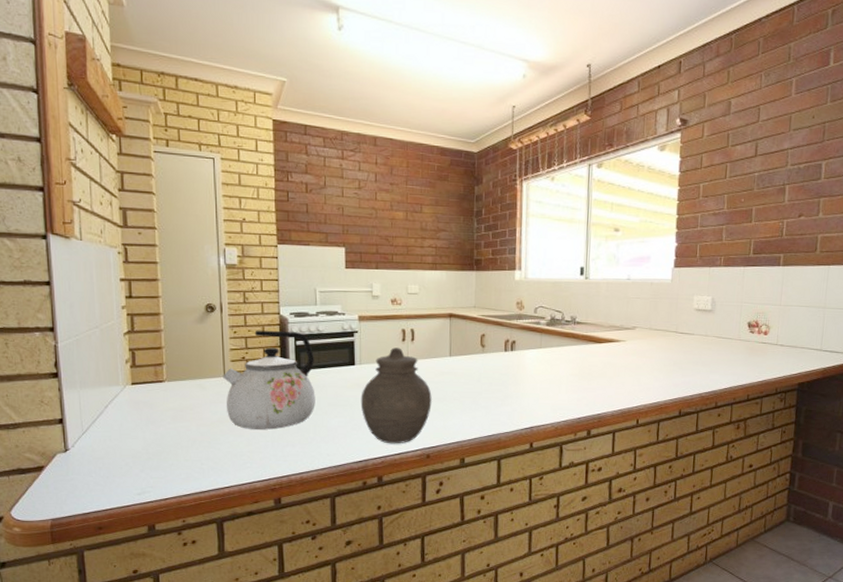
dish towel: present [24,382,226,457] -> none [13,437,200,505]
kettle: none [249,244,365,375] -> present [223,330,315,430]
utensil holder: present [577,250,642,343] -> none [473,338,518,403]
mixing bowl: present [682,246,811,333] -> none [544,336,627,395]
•••••
◆ Task item ◆
Repeat the material exactly. Any picture in it should be dropped.

◆ Output for this exercise ◆
dish towel: present [24,382,226,457] -> none [13,437,200,505]
kettle: none [249,244,365,375] -> present [223,330,315,430]
utensil holder: present [577,250,642,343] -> none [473,338,518,403]
mixing bowl: present [682,246,811,333] -> none [544,336,627,395]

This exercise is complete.